INPUT DATA ->
━━━

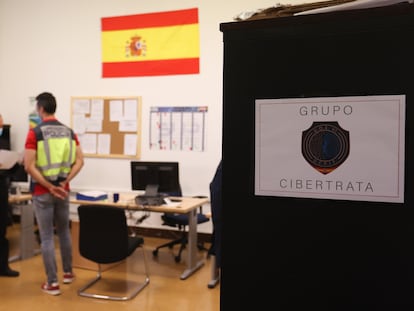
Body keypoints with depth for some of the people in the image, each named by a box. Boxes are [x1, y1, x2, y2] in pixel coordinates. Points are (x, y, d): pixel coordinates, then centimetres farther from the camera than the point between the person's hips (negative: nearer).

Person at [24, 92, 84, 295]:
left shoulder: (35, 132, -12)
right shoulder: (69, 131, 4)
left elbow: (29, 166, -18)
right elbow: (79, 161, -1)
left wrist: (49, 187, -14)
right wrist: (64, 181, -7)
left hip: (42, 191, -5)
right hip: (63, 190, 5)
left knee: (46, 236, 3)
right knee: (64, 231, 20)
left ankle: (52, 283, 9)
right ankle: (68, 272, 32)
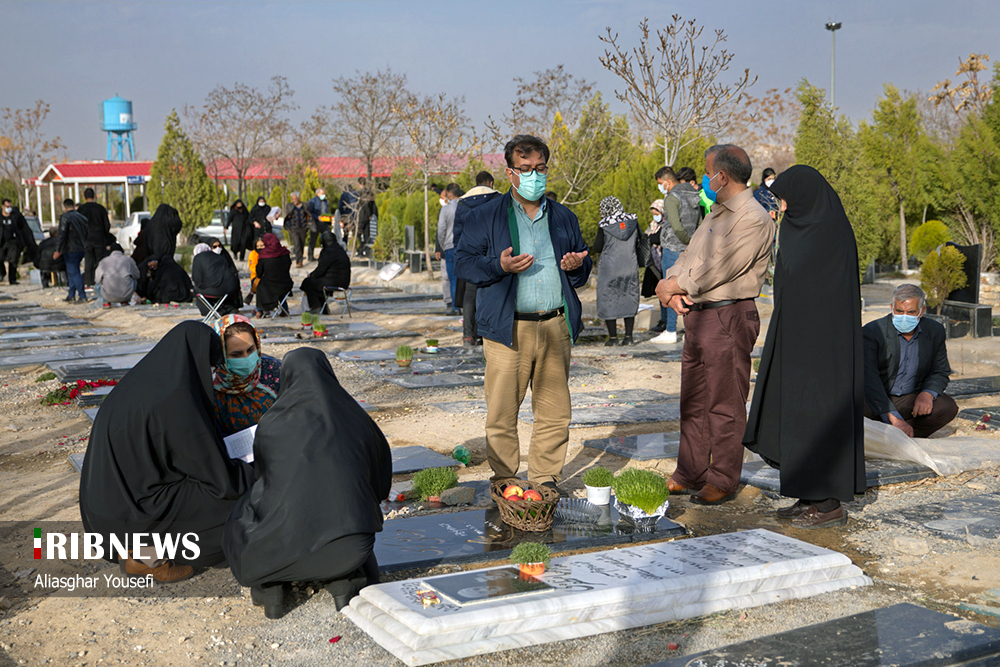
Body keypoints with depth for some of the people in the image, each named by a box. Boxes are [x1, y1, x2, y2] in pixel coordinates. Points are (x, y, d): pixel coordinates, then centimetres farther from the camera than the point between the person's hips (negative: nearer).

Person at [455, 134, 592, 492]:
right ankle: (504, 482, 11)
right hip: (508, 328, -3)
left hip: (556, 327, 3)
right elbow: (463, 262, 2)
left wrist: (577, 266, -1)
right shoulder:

━━━

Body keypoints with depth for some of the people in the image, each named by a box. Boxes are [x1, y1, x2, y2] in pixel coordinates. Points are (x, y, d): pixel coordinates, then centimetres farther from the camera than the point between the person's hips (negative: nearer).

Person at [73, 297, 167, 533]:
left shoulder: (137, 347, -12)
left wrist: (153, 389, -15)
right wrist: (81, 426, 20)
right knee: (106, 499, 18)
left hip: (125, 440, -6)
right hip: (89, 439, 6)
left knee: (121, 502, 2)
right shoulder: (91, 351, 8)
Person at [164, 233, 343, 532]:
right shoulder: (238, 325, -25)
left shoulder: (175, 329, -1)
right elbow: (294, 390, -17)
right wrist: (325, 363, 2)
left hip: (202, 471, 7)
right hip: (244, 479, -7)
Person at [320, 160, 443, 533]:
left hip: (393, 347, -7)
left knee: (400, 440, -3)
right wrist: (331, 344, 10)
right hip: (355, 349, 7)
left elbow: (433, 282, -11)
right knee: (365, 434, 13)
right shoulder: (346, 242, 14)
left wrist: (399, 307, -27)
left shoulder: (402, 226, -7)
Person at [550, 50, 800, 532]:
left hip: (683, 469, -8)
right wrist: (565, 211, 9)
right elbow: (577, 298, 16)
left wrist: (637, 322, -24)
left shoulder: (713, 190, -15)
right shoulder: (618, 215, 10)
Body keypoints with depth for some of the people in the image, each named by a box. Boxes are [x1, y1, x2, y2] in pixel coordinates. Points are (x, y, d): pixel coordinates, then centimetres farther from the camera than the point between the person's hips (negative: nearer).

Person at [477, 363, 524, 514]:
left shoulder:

━━━

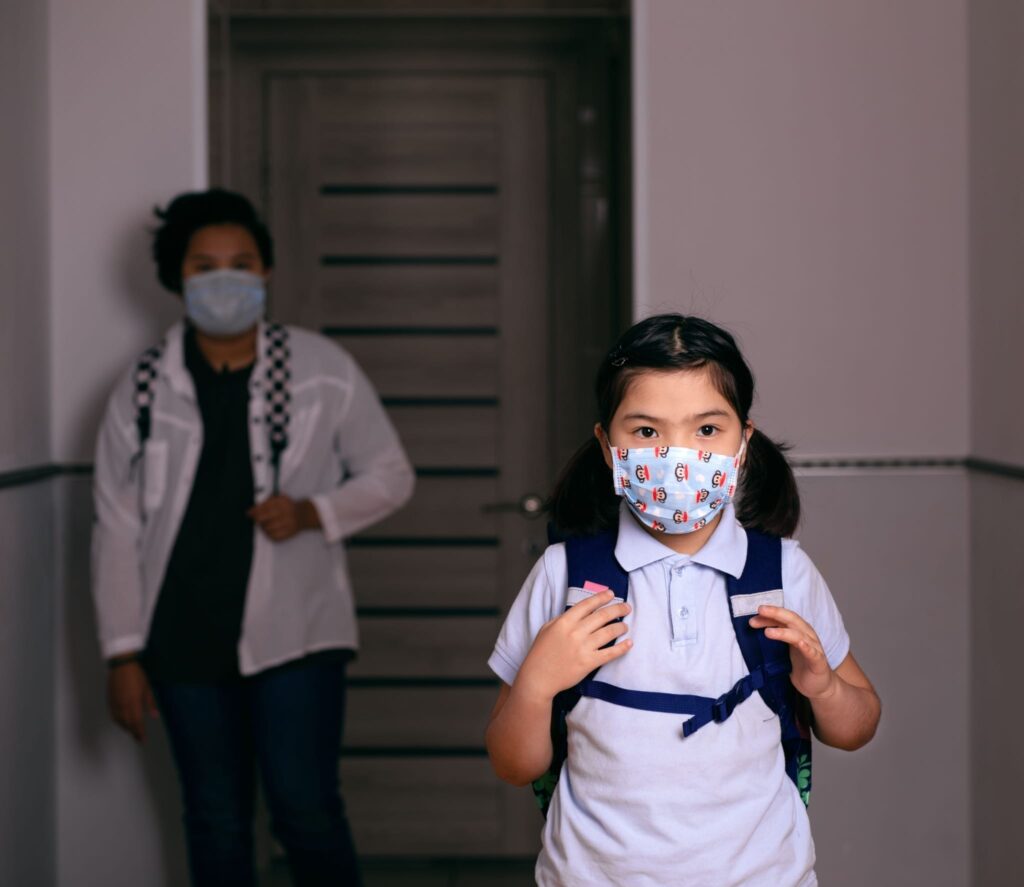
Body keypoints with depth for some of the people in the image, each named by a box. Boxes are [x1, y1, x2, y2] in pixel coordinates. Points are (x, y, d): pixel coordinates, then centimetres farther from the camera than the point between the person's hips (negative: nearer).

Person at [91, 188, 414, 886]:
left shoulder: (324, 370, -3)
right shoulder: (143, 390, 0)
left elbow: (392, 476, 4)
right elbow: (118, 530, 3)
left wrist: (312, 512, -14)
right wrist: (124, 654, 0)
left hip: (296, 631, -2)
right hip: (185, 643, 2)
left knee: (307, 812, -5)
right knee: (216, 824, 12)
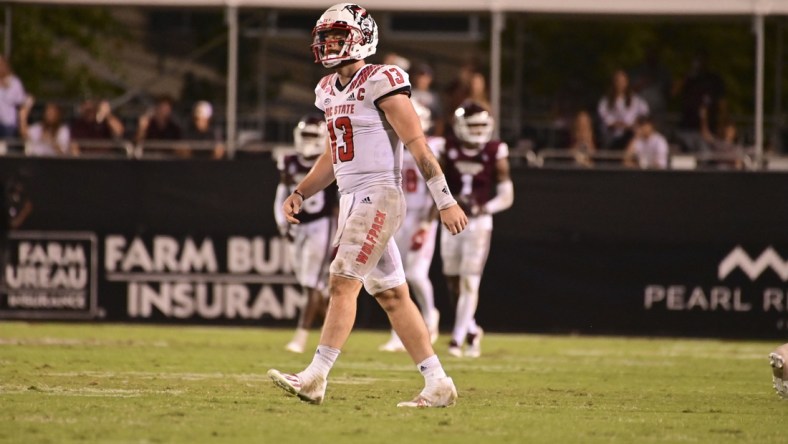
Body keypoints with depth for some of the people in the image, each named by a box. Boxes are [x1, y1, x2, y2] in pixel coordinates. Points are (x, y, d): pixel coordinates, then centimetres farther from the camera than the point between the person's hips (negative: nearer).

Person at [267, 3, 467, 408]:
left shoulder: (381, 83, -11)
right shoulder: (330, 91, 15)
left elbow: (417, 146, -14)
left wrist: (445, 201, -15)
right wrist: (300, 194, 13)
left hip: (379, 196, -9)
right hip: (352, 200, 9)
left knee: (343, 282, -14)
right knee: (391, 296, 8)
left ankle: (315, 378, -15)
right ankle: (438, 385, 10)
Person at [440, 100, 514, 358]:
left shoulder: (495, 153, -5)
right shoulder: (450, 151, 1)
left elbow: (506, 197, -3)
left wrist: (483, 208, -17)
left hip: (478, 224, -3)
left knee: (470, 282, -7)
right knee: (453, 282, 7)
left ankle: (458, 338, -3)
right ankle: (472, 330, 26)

━━━

WORK TO BE COMPLETED -> Count the lines in the records that contain the string "knee", treating uppercase and lowercase as different. Give only the number.

SOLUTION TO THIS TASK -> 12